I've always felt iffy about David Mitchell's writing. (Think 'Cloud Atlas') But since this came highly recommended by the girlfriend (whose taste in books I unerringly trust), I decided to give this a shot- 'The Thousand Autumns of Jacob de Zoet'. In spite of this being a story about forbidden love in history somewhere in 1799 off the coast of Japan. (Read reviews here, here , here, and here.)
Idealistic Jacob de Zoet is the nephew of a pastor, an educated young clerk with the Dutch East India Company who arrives in the port of Dejima, near Nagasaki in southwest Japan. That's in the Edo era, when Japan is closed to all foreigners. Jacob plans to make a name for himself and return to Holland to marry his love, Anna. He's supposed to clean up the accounts for the past five years, but neither the Dutch nor the Japanese want that, or welcome his efforts.
After Acting-Chief de Zoet's departure on the Second Day of the Ninth Month
'The Dutchman may look like a goblin from a child's nightmare,' says Shiroyama, noticing his advisers' sycophantic sneers, 'but he is no fool.' The sneers quickly turn into wise nods of agreement.
'His manners are polished,' approves one city elder, 'and his reasoning clear.'
'His Japanese was odd,' says another, 'but I understood most of it.'
'One of my spies on Dejima,' says a third, 'says he studies incessantly.'
'But his accent,' complains an inspector, Wada, 'was like a crow's!'
'And you, Wada, speak Dazûto's tongue,' asks Shiroyama, 'like a nightingale?'
Wada, who speaks no Dutch at all, is wise enough to say nothing,
'And the three of you,' Shiroyama waves his fan at the men held responsible for the kidnap of the two Dutch hostages, 'you owe your lives to his clemency.'
The nervous men respond with humble bows.
Of course, Jacob de Zoet kinda got smitten with a local- Aibagawa Orito, a young well-born, well-respected and well-educated Japanese mid-wife who receives privileges rarely extended to women of that era in Japanese society. She however, has a facial scar that deems her unmarriageable by those standards. This is where it gets bizzare. She is weirdly (perhaps not by Japanese standards then) betrothed to some douchebag abbot 'demigod' who runs a nunnery 'Mount Shiranui Shrine' where women are drugged, impregnated and kept for decades against their will, never seeing the light of day again. When she disappears, Jacob is obliged to set out on a rescue mission.

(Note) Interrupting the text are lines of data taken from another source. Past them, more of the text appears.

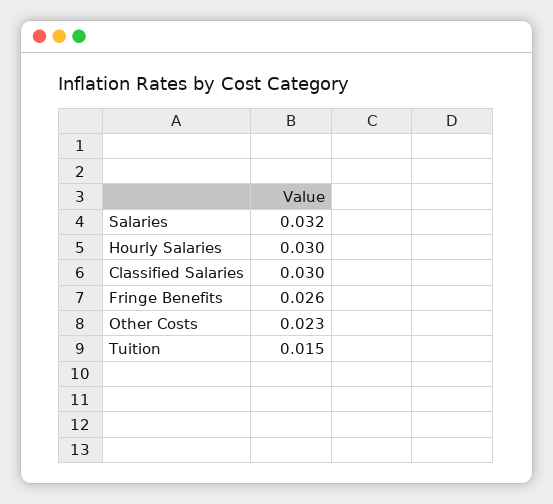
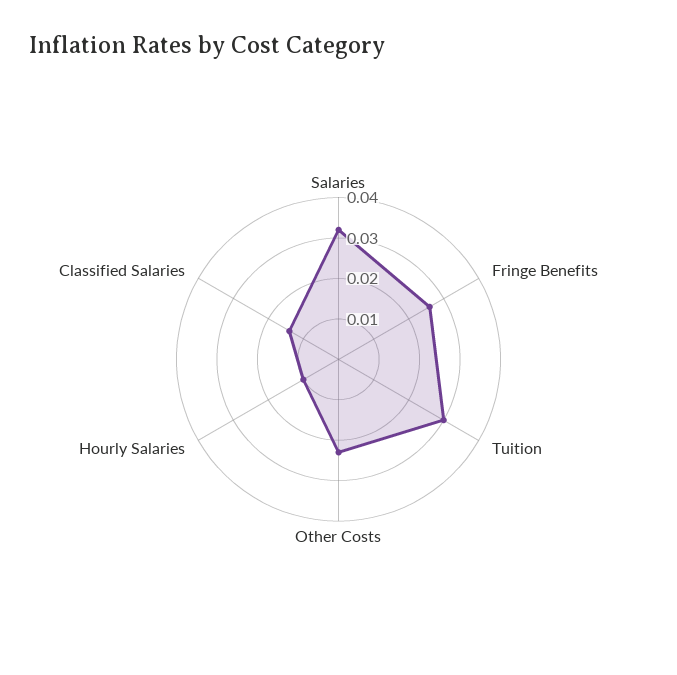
  {
    "Salaries": 0.032,
-   "Hourly Salaries": 0.03,
+   "Hourly Salaries": 0.01,
-   "Classified Salaries": 0.03,
+   "Classified Salaries": 0.015,
    "Fringe Benefits": 0.026,
    "Other Costs": 0.023,
-   "Tuition": 0.015
+   "Tuition": 0.03
  }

At this point, I was like, am I reading the story of Persephone and Hades or what?
Anyway, earlier in the book, in the painting of Miss Aibagawa's abilities as a mid-wife, I didn't care for the detailed description of the delivery of a dead baby, never mind if it illustrated the author's understanding of the delivery process and the mid-wife's obligations.

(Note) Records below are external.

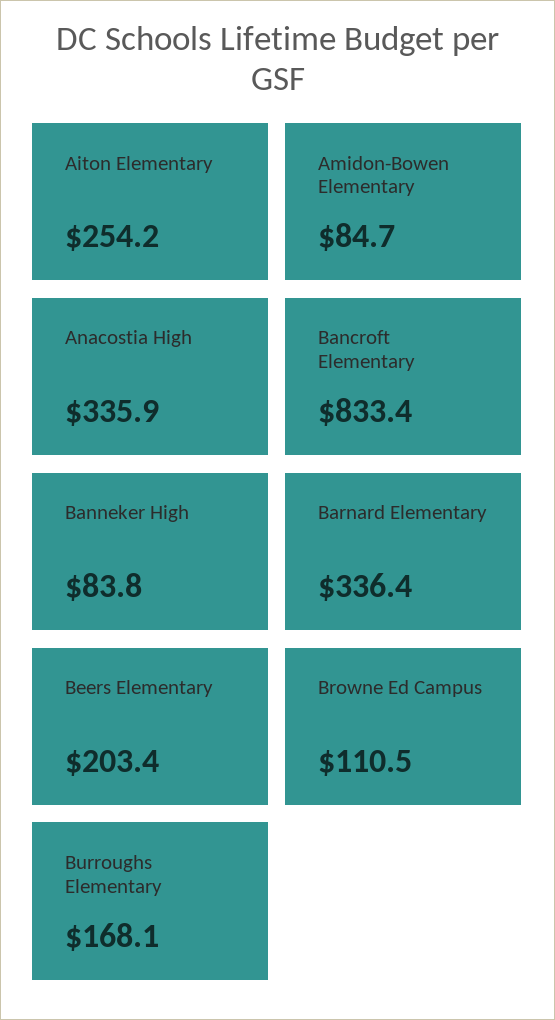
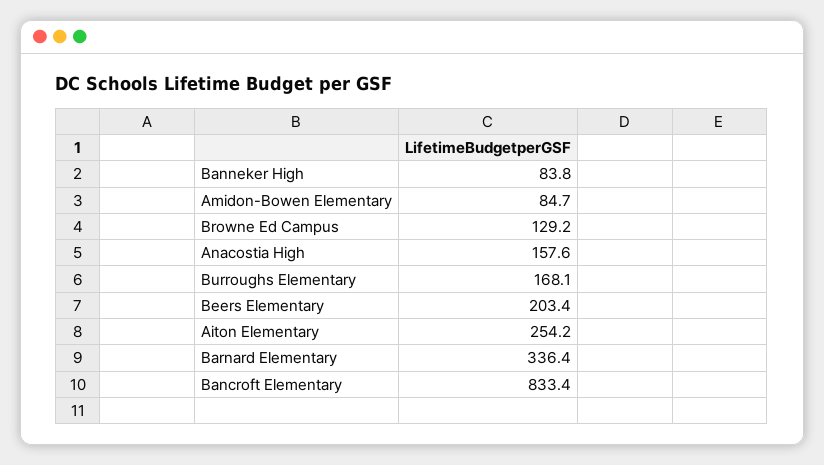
  {
    "Aiton Elementary": 254.2,
    "Amidon-Bowen Elementary": 84.7,
-   "Anacostia High": 335.9,
+   "Anacostia High": 157.6,
    "Bancroft Elementary": 833.4,
    "Banneker High": 83.8,
    "Barnard Elementary": 336.4,
    "Beers Elementary": 203.4,
-   "Browne Ed Campus": 110.5,
+   "Browne Ed Campus": 129.2,
    "Burroughs Elementary": 168.1
  }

There're so many characters appearing that it gave me quite a headache to keep track. Mid-way through, I got up, grabbed a pen and a notebook, and mapped them out. The author writes like he's playing a guitar solo that he thinks audience would lap up. Flamboyant narrative style. There're many interpreters popping up in the books to translate things and we, the readers can read that. Oh how clever. The author totally uses these interpreters to best effect, completely wielding the language like he owns both Japanese and Dutch. And English, of course *roll eyes* It's quite an entertaining story lah.